For the few months after abandonment, Noah’s care was challenging. His appearance is quite confronting for carers unaccustomed to such sick children. His large head circumference and rolled back eyes are startling. His movements are jerky and it’s difficult even to know how you should pick him up. Compassion was never lacking, but fear and uncertainty prevented Noah from getting the care he needed.
And so Noah has come to us, and it is our privilege to learn how to comfort him and meet his needs. It’s not an easy task, even though our staff are experienced in caring for critical children. Each new child brings new challenges – it’s like performing a dance you know well, but with a brand new partner. You have to slow down, count your steps, and align your interpretation with your partner’s. That’s where we are with Noah – slowing down, counting our steps and taking time to find out how he feels.

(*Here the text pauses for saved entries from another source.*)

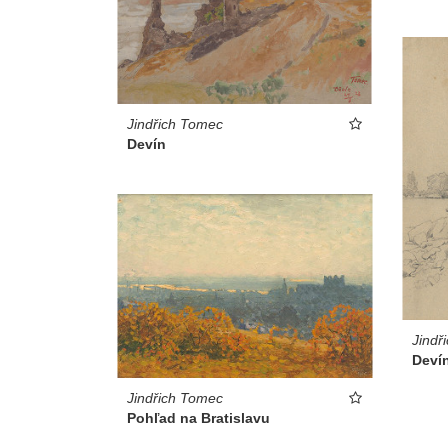
Jindřich Tomec
Devín
Jindř
Devín
Jindřich Tomec
Pohľad na Bratislavu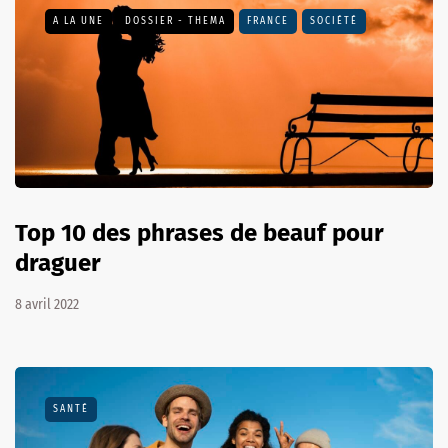
A LA UNE
DOSSIER - THEMA
FRANCE
SOCIÉTÉ
Top 10 des phrases de beauf pour
draguer
8 avril 2022
SANTÉ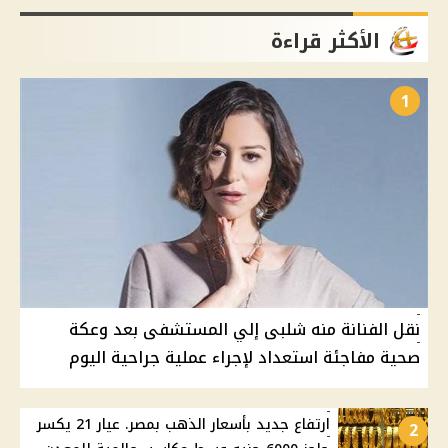
الأكثر قراءة
1
نقل الفنانة منه شلبى إلي المستشفى بعد وعكة
صحية مفاجئة استعداد لإجراء عملية جراحية اليوم
ارتفاع جديد بأسعار الذهب بمصر. عيار 21 يكسر
2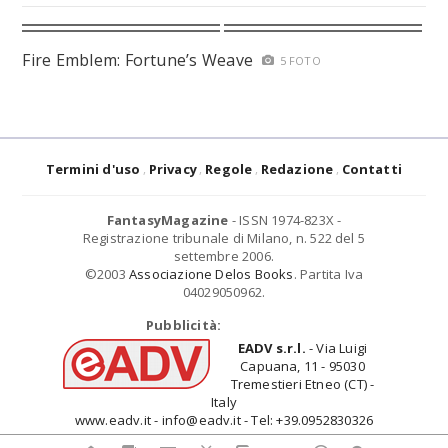
Fire Emblem: Fortune’s Weave
5 FOTO
Termini d'uso
Privacy
Regole
Redazione
Contatti
FantasyMagazine
- ISSN 1974-823X -
Registrazione tribunale di Milano, n. 522 del 5
settembre 2006.
©2003
Associazione Delos Books
. Partita Iva
04029050962.
Pubblicità:
EADV s.r.l.
- Via Luigi
Capuana, 11 - 95030
Tremestieri Etneo (CT) -
Italy
www.eadv.it - info@eadv.it - Tel: +39.0952830326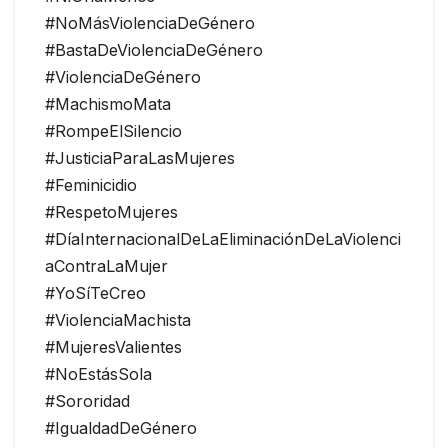
#NoMásViolenciaDeGénero
#BastaDeViolenciaDeGénero
#ViolenciaDeGénero
#MachismoMata
#RompeElSilencio
#JusticiaParaLasMujeres
#Feminicidio
#RespetoMujeres
#DíaInternacionalDeLaEliminaciónDeLaViolenci
aContraLaMujer
#YoSíTeCreo
#ViolenciaMachista
#MujeresValientes
#NoEstásSola
#Sororidad
#IgualdadDeGénero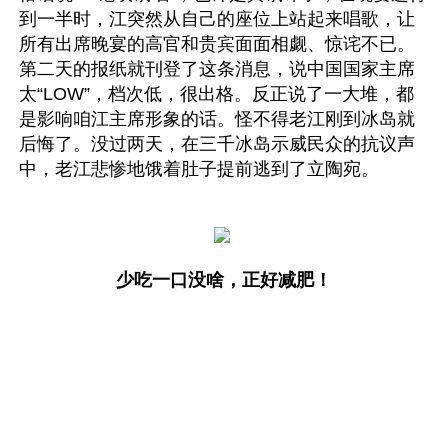
到一半时，江突然从自己的座位上站起来唱歌，让
所有出席晚宴的高官和贵宾面面相觑、惊诧不已。
第二天的报纸就刊登了这条消息，说中国国家主席
太“LOW”，档次低，很出格。反正说了一大堆，都
是影响咱江主席形象的话。怪不得老江刚到冰岛就
后悔了。没过两天，在三千冰岛示威民众的抗议声
中，老江悲惨地饿着肚子提前逃到了立陶宛。
少吃一口没啥，正好减肥！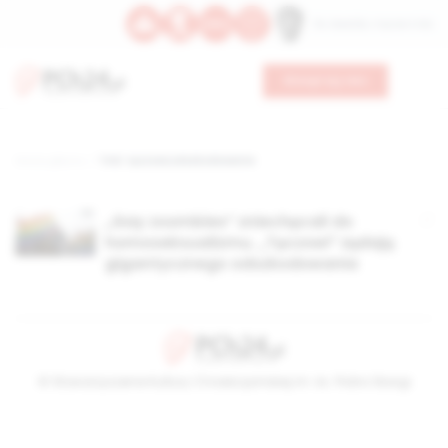
Św. Oswalda, męczennika
Wesprzyj nas
Strona główna
TAG: tęczowi,odszkodowanie
„Gay zoombies” zniechęcali do
homoseksualizmu. „Tęczowi” żądają
gigantycznego odszkodowania
© Stowarzyszenie Kultury Chrześcijańskiej im. ks. Piotra Skargi
2026-08-05 22:34:12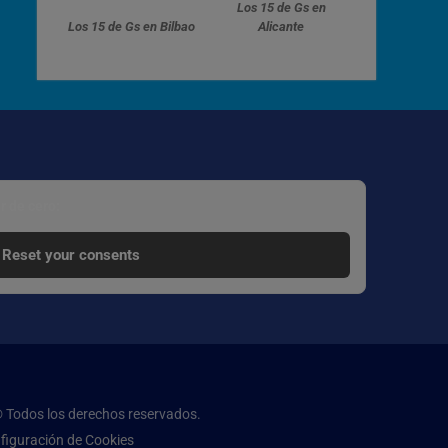
Los 15 de Gs en
Los 15 de Gs en Bilbao
Alicante
r de cero:
Reset your consents
ación
 Todos los derechos reservados.
figuración de Cookies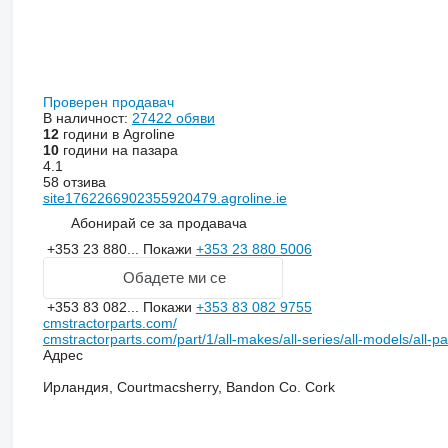
Проверен продавач
В наличност:
27422 обяви
12
години в Agroline
10
години на пазара
4.1
58 отзива
site1762266902355920479.agroline.ie
Абонирай се за продавача
+353 23 880...
Покажи
+353 23 880 5006
Обадете ми се
+353 83 082...
Покажи
+353 83 082 9755
cmstractorparts.com/
cmstractorparts.com/part/1/all-makes/all-series/all-models/all-p
Адрес
Ирландия, Courtmacsherry, Bandon Co. Cork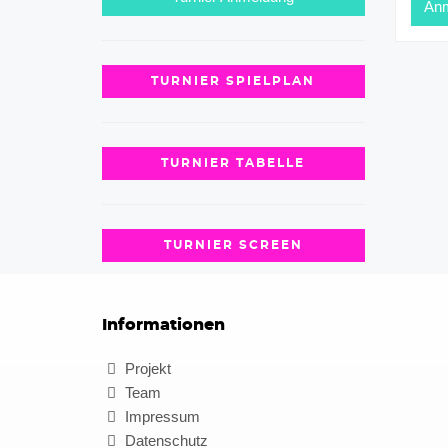
TURNIER SPIELPLAN
TURNIER TABELLE
TURNIER SCREEN
Informationen
Projekt
Team
Impressum
Datenschutz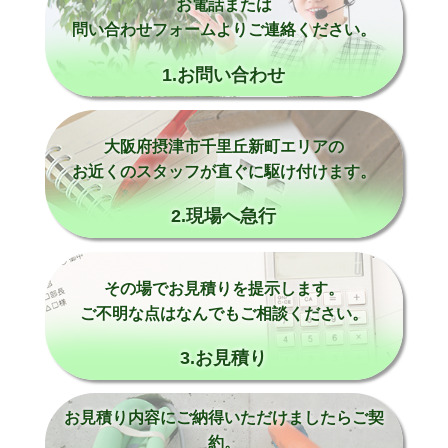
お電話または
問い合わせフォームよりご連絡ください。
1.お問い合わせ
大阪府摂津市千里丘新町エリアの
お近くのスタッフが直ぐに駆け付けます。
2.現場へ急行
その場でお見積りを提示します。
ご不明な点はなんでもご相談ください。
3.お見積り
お見積り内容にご納得いただけましたらご契
約。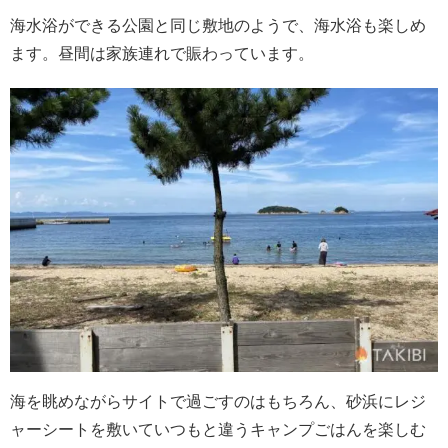
海水浴ができる公園と同じ敷地のようで、海水浴も楽しめ
ます。昼間は家族連れで賑わっています。
海を眺めながらサイトで過ごすのはもちろん、砂浜にレジ
ャーシートを敷いていつもと違うキャンプごはんを楽しむ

In the short time he has been here, we are happy to say that we are finding our feet with him. The sores on his skin are healing, he’s eating well and sleeping well, and generally seems to be quite settled. We will be looking into shunt placement, to reduce the pressure in his skull, and continuing to monitor his many difficult medical needs. But underneath all these complications, Noah is still just a baby. He needs the same things all babies need – good nutrition, tenderness and respectful love. When you think about it, some things aren’t complicated at all.